Texte n°6 concours
PREMIERE SEANCE DE DEDICACES
Après avoir triomphé de multiples épreuves, surmonté bien des obstacles, vaincu les doutes et les critiques, me voilà en haut de la montagne, contemplant fièrement le chemin parcouru, défiant ceux qui n’avaient pas cru en moi et souriant à la foule des lecteurs qui allaient se presser devant le stand où je me tiens, bien droit, derrière une pile de livres tout frais sortis de presse. Devant moi, un écriteau arbore mon nom en lettres dorées.
Je suis enfin présent à la Foire du Livre !
Pendant des années je m’y suis promené avec des airs gourmands, plus intéressé par les écrivains que par leurs œuvres.
Je me disais « Un jour, ce sera moi qui serai là, et les visiteurs feront la file devant ma table ». Mission accomplie ! Enfin, en partie, car voilà une heure que je me suis installé et aucun futur lecteur ne s’est présenté.
Pour ne pas avoir l’air de guetter le client, je fais mine de griffonner dans un carnet, je feuillette un de mes livres, j’en dispose un debout pour que l’on voie bien le titre… quelle jolie couverture ! Comment est-il possible qu’elle ne capte pas tous les regards ?
Je consulte mon gsm, je prépare mon stylo, j’imagine le texte des dédicaces… bref je deviens nerveux.
Oups, voilà un homme qui s’approche.
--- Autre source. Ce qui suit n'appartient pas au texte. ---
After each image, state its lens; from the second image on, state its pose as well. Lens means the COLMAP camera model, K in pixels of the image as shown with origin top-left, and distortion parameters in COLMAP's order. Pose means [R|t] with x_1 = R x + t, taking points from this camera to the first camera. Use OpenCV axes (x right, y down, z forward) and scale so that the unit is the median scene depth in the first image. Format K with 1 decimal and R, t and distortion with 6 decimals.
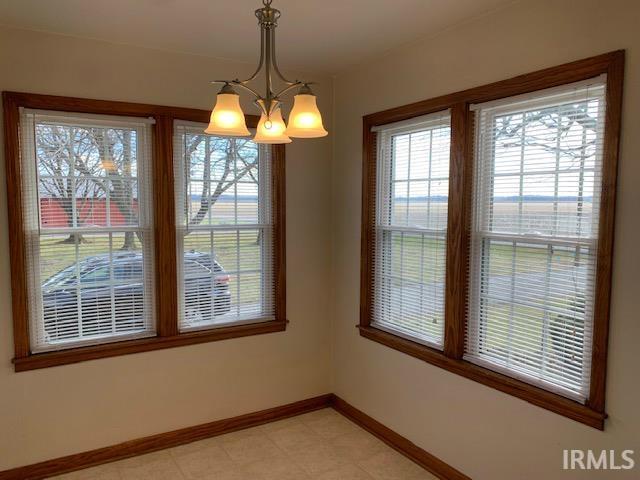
lens RADIAL K [[488.5, 0, 310.5], [0, 488.5, 240.7], [0, 0, 1]] dist [0.076148, -0.140880]
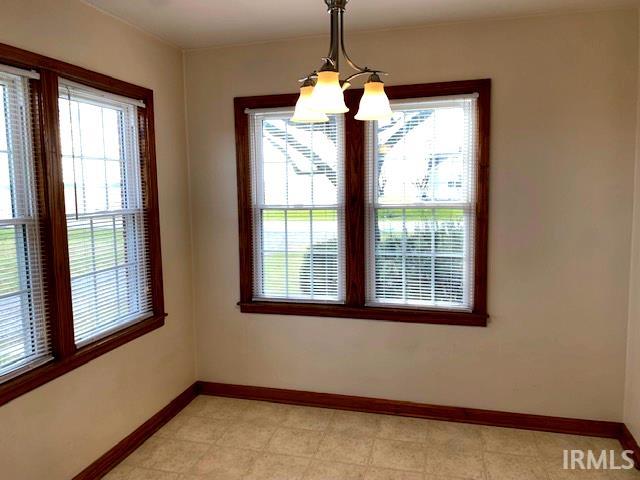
lens RADIAL K [[488.5, 0, 310.5], [0, 488.5, 240.7], [0, 0, 1]] dist [0.076148, -0.140880]
pose [[0.715164, -0.093639, 0.692656, -0.550674], [0.074766, 0.995548, 0.057391, -0.005862], [-0.694947, 0.010743, 0.718981, 0.174906]]
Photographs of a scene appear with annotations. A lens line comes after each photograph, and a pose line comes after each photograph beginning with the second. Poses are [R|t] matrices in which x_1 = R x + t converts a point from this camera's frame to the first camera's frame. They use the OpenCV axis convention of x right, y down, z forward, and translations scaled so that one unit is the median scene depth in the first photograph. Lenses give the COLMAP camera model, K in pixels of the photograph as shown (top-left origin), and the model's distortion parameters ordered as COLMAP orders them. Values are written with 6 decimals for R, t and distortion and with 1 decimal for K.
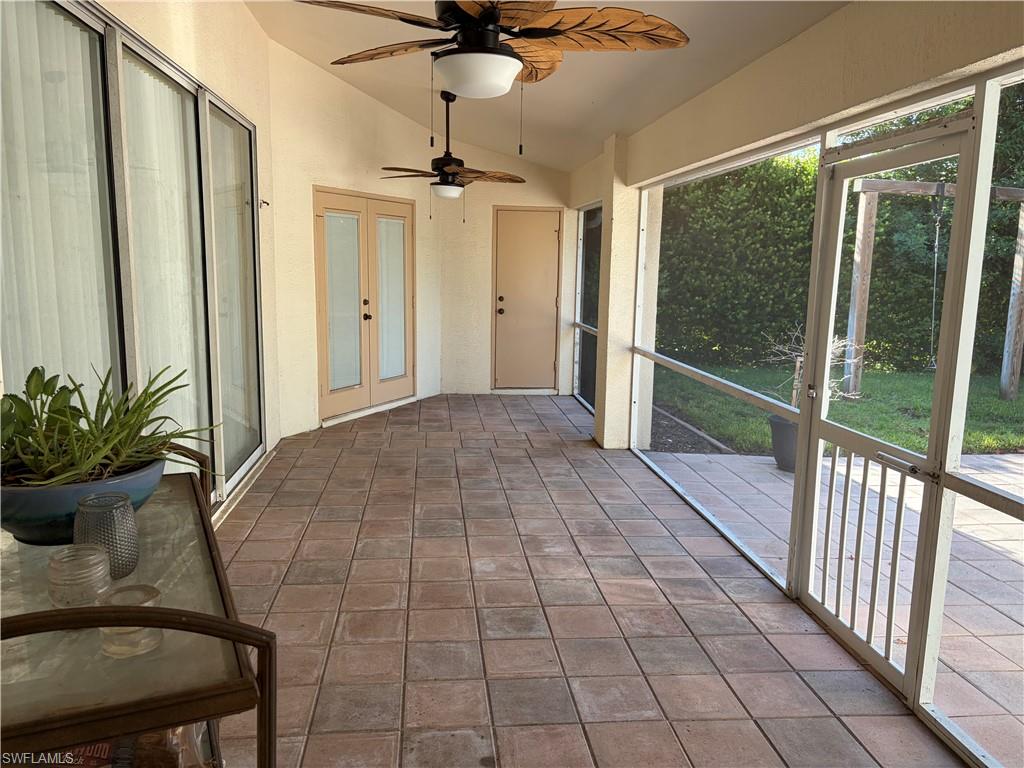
lens RADIAL K [[770.7, 0, 512.1], [0, 770.7, 383.1], [0, 0, 1]] dist [0.019521, -0.004755]
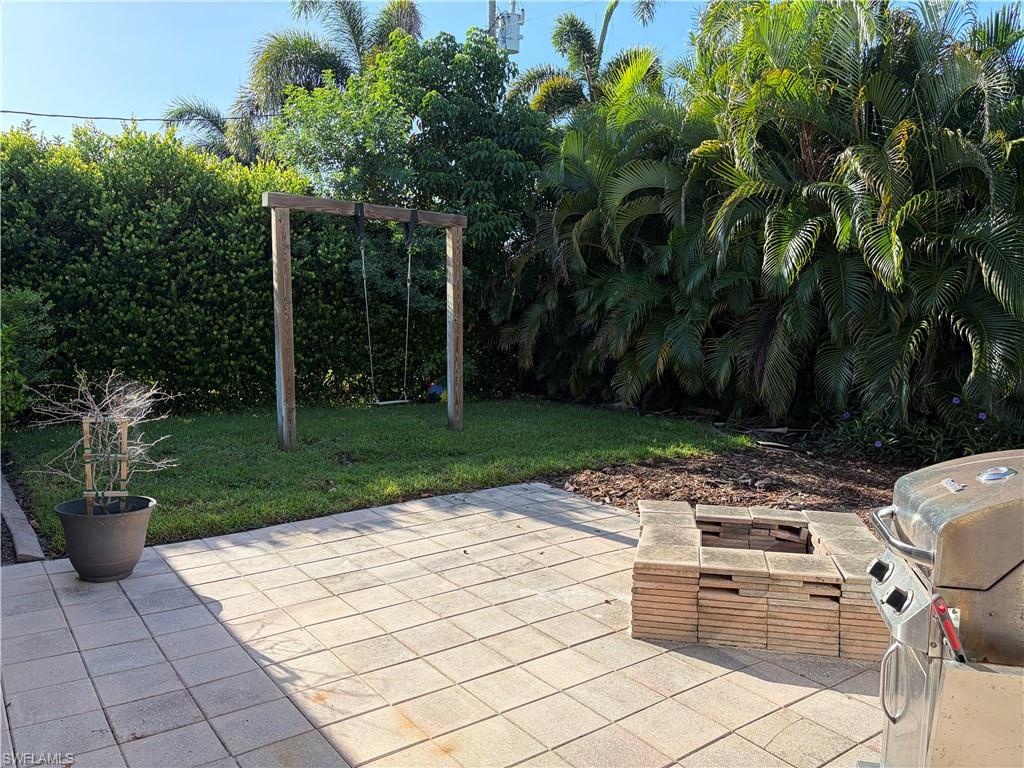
lens RADIAL K [[770.7, 0, 510.9], [0, 770.7, 386.2], [0, 0, 1]] dist [0.019521, -0.004755]
pose [[0.863279, -0.067682, 0.500168, 0.175518], [0.088652, 0.995896, -0.018248, -0.006975], [-0.496880, 0.060094, 0.865736, 0.099697]]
Je lui souris le plus naturellement possible et mon sourire reste coincé sur son « Où se trouvent les toilettes ? ».
Je réponds que je l’ignore et il se barre.
Ah, voilà une vieille dame qui ralentit. Je m’enhardis et lui demande ce qu’elle aime lire. Elle balaie la table d’un regard dédaigneux et me lance, lèvres pincées : « Je ne lis que les grands auteurs ». Re-gloups.
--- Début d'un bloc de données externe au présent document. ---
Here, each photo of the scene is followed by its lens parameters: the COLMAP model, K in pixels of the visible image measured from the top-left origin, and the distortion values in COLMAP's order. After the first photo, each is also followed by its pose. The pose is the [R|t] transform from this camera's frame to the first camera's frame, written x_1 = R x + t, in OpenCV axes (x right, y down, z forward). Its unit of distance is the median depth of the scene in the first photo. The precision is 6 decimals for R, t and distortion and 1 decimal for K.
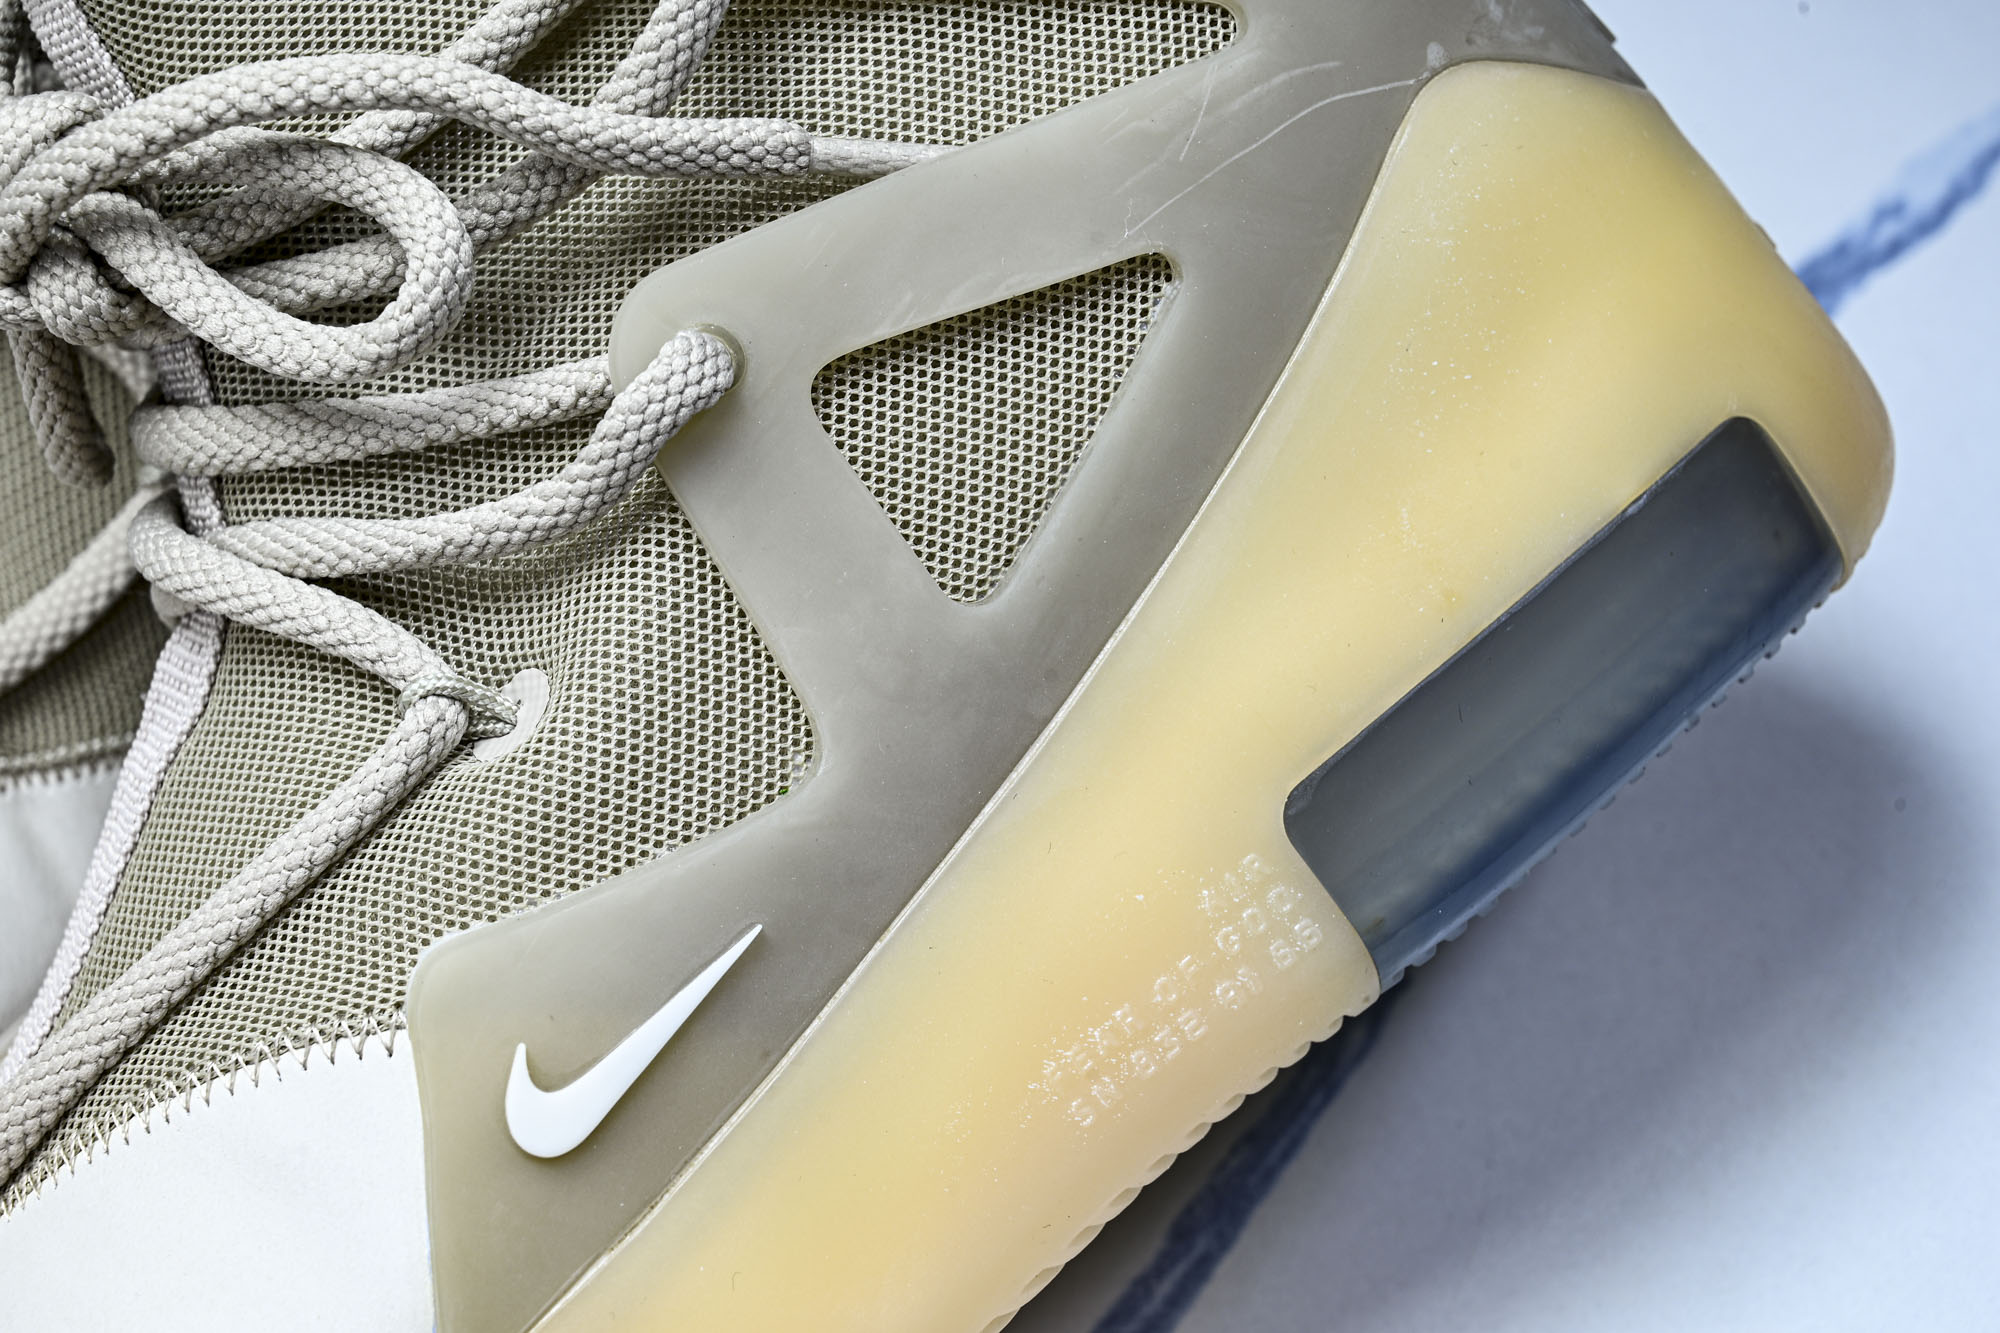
lens RADIAL K [[3515.0, 0, 1008.6], [0, 3515.0, 670.8], [0, 0, 1]] dist [-0.023175, 0.000000]
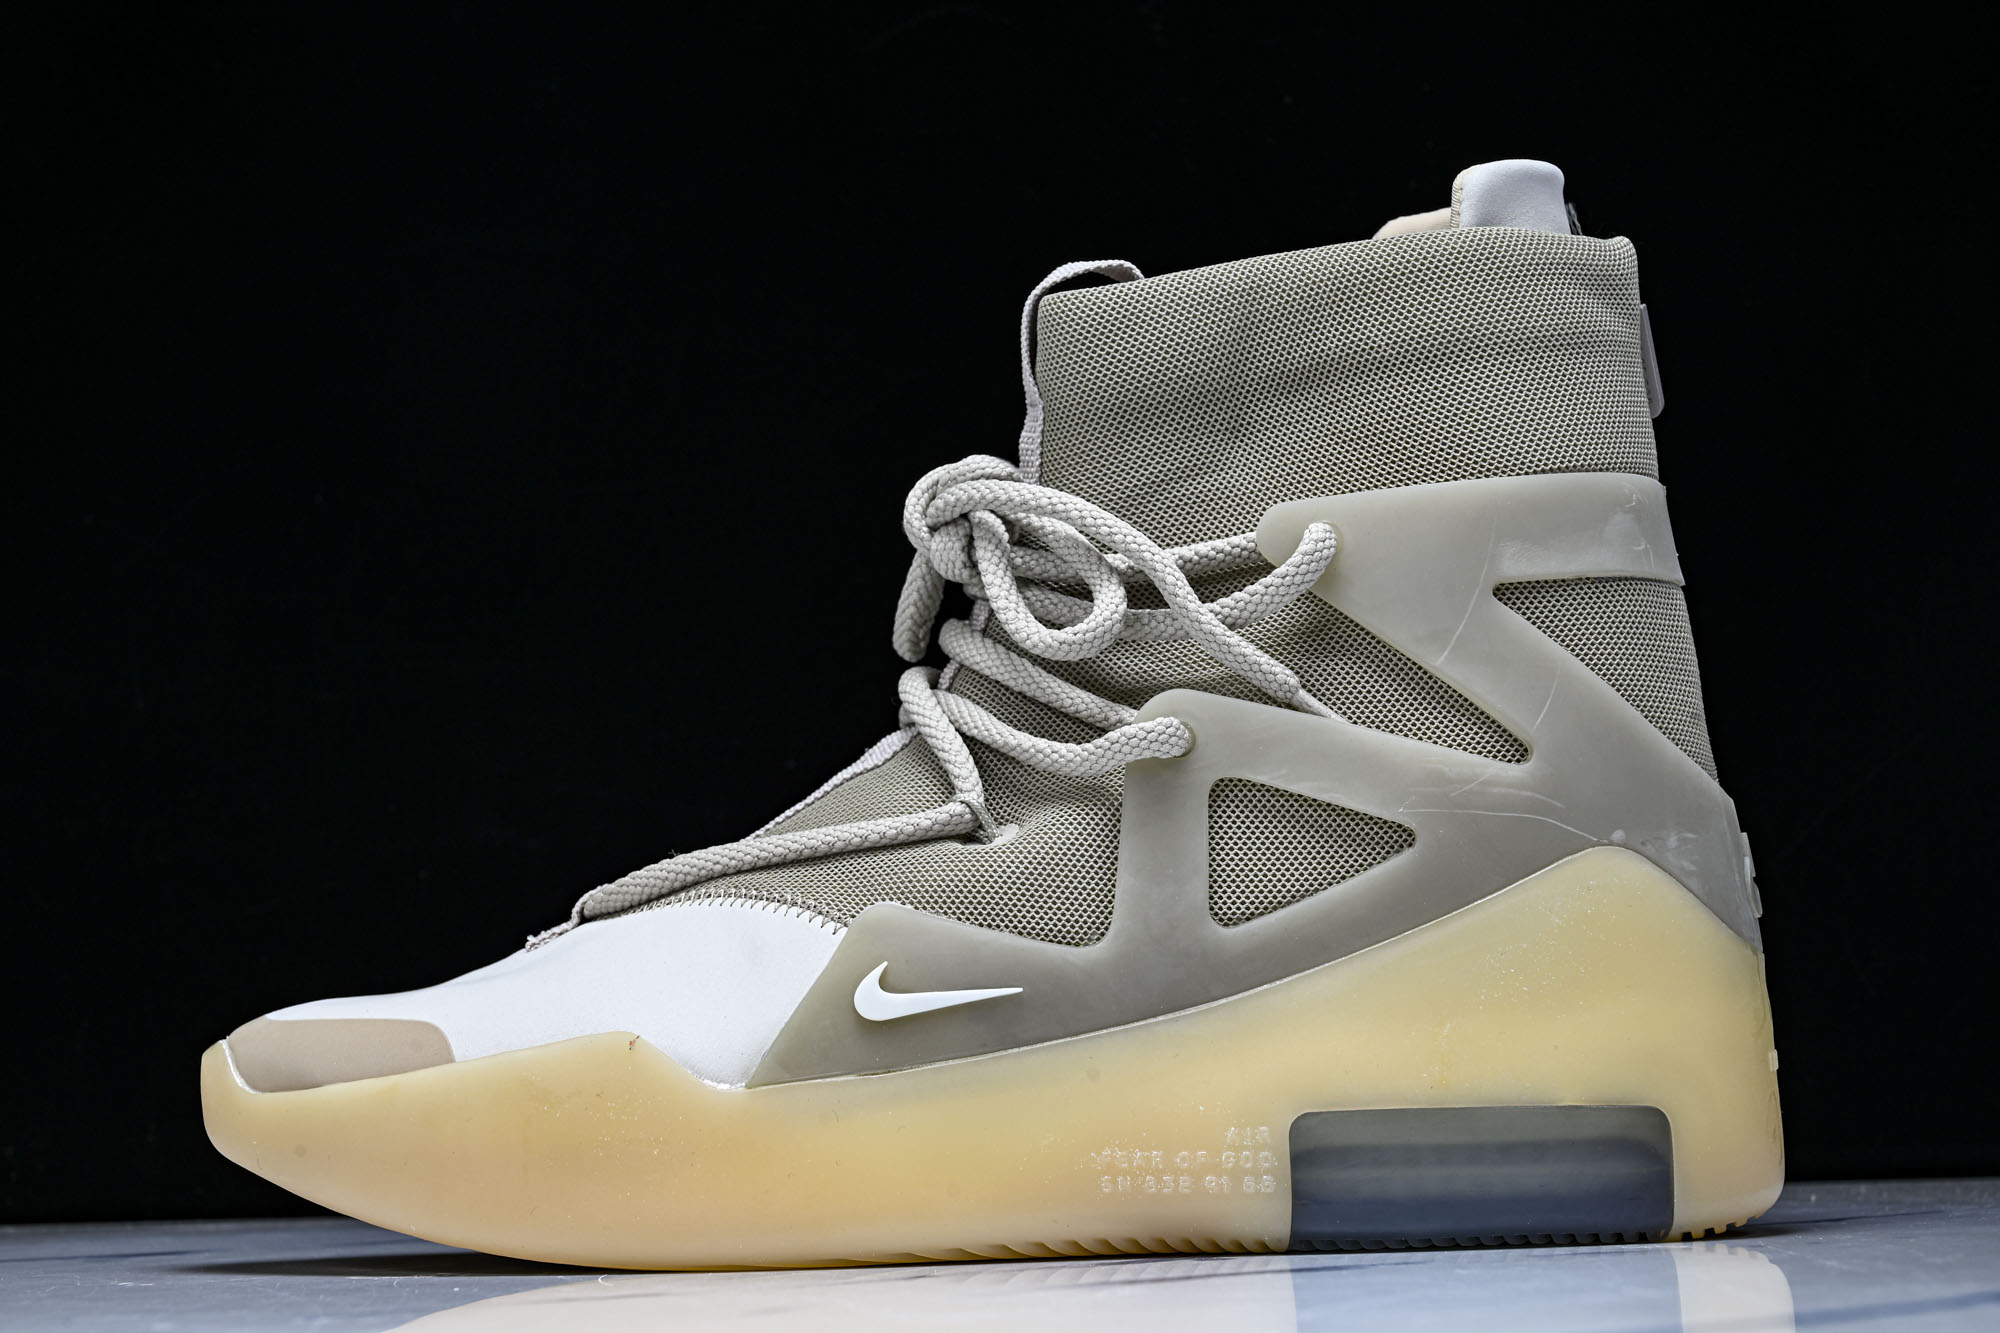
lens RADIAL K [[3244.2, 0, 1007.8], [0, 3244.2, 658.1], [0, 0, 1]] dist [-0.023050, 0.000000]
pose [[0.771170, 0.523738, -0.361933, 0.448943], [-0.589513, 0.802108, -0.095378, 0.096898], [0.240357, 0.286917, 0.927312, -0.659933]]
Les gens continuent de parcourir l’allée devant moi, certains sans un regard, d’autres dégoûtés comme s’ils découvraient des boudins graisseux dans ce temple du Livre. Où est l’erreur ? C’est moi qui n’ai pas l’air d’un vrai écrivain ? C’est mon livre qui n’est pas assez gros ? C’est le titre ? La couverture ? Le nom de l’auteur ? De la maison d’édition ?
Devant mon air dépité, ma voisine, une jolie jeune femme que je n’avais pas remarquée, n’ayant d’yeux que pour ma merveille, se penche vers moi et murmure : - C’est votre première fois ?
- Heu, oui. Et vous ?
- Oh moi, j’ai l’habitude. C’est mon dixième ouvrage.
- Ah bon ? Et vous vendez bien ?
- Pas plus que vous. Faudra vous y faire.
- Et pourquoi certains dédicacent à tour de bras ? Regardez, là, il y a foule devant une table.
Ma consoeur rit en haussant les épaules.
- Evidemment ! C’est Amélie Nothomb !
Nous avons sympathisé, et pendant que nous parlions, des passants prenaient nos livres en mains, les jaugeaient, et puis s’en allaient pour ne pas nous déranger.
Je n’ai rien vendu mais j’ai rendez-vous demain avec Isabelle.